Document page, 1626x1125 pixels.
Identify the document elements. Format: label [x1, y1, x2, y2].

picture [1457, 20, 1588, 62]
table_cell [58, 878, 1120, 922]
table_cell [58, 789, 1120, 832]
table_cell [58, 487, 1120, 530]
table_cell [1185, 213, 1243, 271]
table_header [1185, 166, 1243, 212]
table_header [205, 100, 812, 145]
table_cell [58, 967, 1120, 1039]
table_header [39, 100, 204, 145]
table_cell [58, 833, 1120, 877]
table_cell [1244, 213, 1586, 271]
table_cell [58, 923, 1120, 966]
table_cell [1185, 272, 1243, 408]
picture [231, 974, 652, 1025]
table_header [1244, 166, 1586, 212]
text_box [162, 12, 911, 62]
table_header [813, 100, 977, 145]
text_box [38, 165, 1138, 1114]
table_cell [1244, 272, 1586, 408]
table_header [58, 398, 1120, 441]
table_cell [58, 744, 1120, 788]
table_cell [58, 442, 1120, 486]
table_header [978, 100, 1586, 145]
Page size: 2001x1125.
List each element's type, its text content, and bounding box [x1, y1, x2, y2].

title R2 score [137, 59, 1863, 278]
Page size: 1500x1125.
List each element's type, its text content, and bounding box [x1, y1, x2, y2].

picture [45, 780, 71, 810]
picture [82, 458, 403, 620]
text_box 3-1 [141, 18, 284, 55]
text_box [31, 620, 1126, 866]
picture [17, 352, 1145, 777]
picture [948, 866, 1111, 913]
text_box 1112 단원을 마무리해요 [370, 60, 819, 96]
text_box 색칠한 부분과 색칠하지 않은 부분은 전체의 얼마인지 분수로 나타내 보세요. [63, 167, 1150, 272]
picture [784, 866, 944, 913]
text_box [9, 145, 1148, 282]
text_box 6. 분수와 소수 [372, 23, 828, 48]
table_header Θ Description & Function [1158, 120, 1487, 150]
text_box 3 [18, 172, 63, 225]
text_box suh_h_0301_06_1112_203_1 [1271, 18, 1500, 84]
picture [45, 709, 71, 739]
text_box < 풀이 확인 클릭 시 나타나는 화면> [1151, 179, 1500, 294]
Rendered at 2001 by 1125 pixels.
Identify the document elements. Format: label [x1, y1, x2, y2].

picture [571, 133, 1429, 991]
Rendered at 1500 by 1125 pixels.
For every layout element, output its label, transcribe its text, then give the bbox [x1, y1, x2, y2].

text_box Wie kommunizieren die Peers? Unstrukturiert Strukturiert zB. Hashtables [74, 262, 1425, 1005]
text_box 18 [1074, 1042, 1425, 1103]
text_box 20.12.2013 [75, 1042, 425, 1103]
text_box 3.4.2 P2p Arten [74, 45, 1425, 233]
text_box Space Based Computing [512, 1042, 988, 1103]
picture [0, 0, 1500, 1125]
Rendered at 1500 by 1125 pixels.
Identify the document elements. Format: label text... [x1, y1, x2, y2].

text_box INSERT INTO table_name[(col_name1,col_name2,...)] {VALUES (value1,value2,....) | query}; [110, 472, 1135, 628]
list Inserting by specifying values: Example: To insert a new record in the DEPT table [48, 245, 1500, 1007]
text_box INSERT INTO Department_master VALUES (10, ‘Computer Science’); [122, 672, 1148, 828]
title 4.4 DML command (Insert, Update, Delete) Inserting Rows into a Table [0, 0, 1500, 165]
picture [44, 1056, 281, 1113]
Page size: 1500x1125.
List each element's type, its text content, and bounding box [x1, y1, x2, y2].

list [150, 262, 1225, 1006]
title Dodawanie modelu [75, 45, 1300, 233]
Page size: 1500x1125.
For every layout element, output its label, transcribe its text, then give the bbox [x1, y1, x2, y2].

━━━━━━━━━━━━━━━━━━━━

Exact repetition is required: return every record shown above.

Answer section |
Document page, 1626x1125 pixels.
Identify the document elements. Format: label [x1, y1, x2, y2].

picture [1457, 20, 1588, 62]
table_cell [58, 878, 1120, 922]
table_cell [58, 789, 1120, 832]
table_cell [58, 487, 1120, 530]
table_cell [1185, 213, 1243, 271]
table_header [1185, 166, 1243, 212]
table_header [205, 100, 812, 145]
table_cell [58, 967, 1120, 1039]
table_header [39, 100, 204, 145]
table_cell [58, 833, 1120, 877]
table_cell [1244, 213, 1586, 271]
table_cell [58, 923, 1120, 966]
table_cell [1185, 272, 1243, 408]
picture [231, 974, 652, 1025]
table_header [1244, 166, 1586, 212]
text_box [162, 12, 911, 62]
table_header [813, 100, 977, 145]
text_box [38, 165, 1138, 1114]
table_cell [1244, 272, 1586, 408]
table_header [58, 398, 1120, 441]
table_cell [58, 744, 1120, 788]
table_cell [58, 442, 1120, 486]
table_header [978, 100, 1586, 145]
Page size: 2001x1125.
List each element's type, its text content, and bounding box [x1, y1, x2, y2].

title R2 score [137, 59, 1863, 278]
Page size: 1500x1125.
List each element's type, its text content, and bounding box [x1, y1, x2, y2].

picture [45, 780, 71, 810]
picture [82, 458, 403, 620]
text_box 3-1 [141, 18, 284, 55]
text_box [31, 620, 1126, 866]
picture [17, 352, 1145, 777]
picture [948, 866, 1111, 913]
text_box 1112 단원을 마무리해요 [370, 60, 819, 96]
text_box 색칠한 부분과 색칠하지 않은 부분은 전체의 얼마인지 분수로 나타내 보세요. [63, 167, 1150, 272]
picture [784, 866, 944, 913]
text_box [9, 145, 1148, 282]
text_box 6. 분수와 소수 [372, 23, 828, 48]
table_header Θ Description & Function [1158, 120, 1487, 150]
text_box 3 [18, 172, 63, 225]
text_box suh_h_0301_06_1112_203_1 [1271, 18, 1500, 84]
picture [45, 709, 71, 739]
text_box < 풀이 확인 클릭 시 나타나는 화면> [1151, 179, 1500, 294]
Rendered at 2001 by 1125 pixels.
Identify the document elements. Format: label [x1, y1, x2, y2].

picture [571, 133, 1429, 991]
Rendered at 1500 by 1125 pixels.
For every layout element, output its label, transcribe its text, then give the bbox [x1, y1, x2, y2].

text_box Wie kommunizieren die Peers? Unstrukturiert Strukturiert zB. Hashtables [74, 262, 1425, 1005]
text_box 18 [1074, 1042, 1425, 1103]
text_box 20.12.2013 [75, 1042, 425, 1103]
text_box 3.4.2 P2p Arten [74, 45, 1425, 233]
text_box Space Based Computing [512, 1042, 988, 1103]
picture [0, 0, 1500, 1125]
Rendered at 1500 by 1125 pixels.
Identify the document elements. Format: label text... [x1, y1, x2, y2].

text_box INSERT INTO table_name[(col_name1,col_name2,...)] {VALUES (value1,value2,....) | query}; [110, 472, 1135, 628]
list Inserting by specifying values: Example: To insert a new record in the DEPT table [48, 245, 1500, 1007]
text_box INSERT INTO Department_master VALUES (10, ‘Computer Science’); [122, 672, 1148, 828]
title 4.4 DML command (Insert, Update, Delete) Inserting Rows into a Table [0, 0, 1500, 165]
picture [44, 1056, 281, 1113]
Page size: 1500x1125.
List each element's type, its text content, and bounding box [x1, y1, x2, y2].

list [150, 262, 1225, 1006]
title Dodawanie modelu [75, 45, 1300, 233]
Page size: 1500x1125.
For every layout element, output its label, transcribe its text, then give the bbox [x1, y1, x2, y2].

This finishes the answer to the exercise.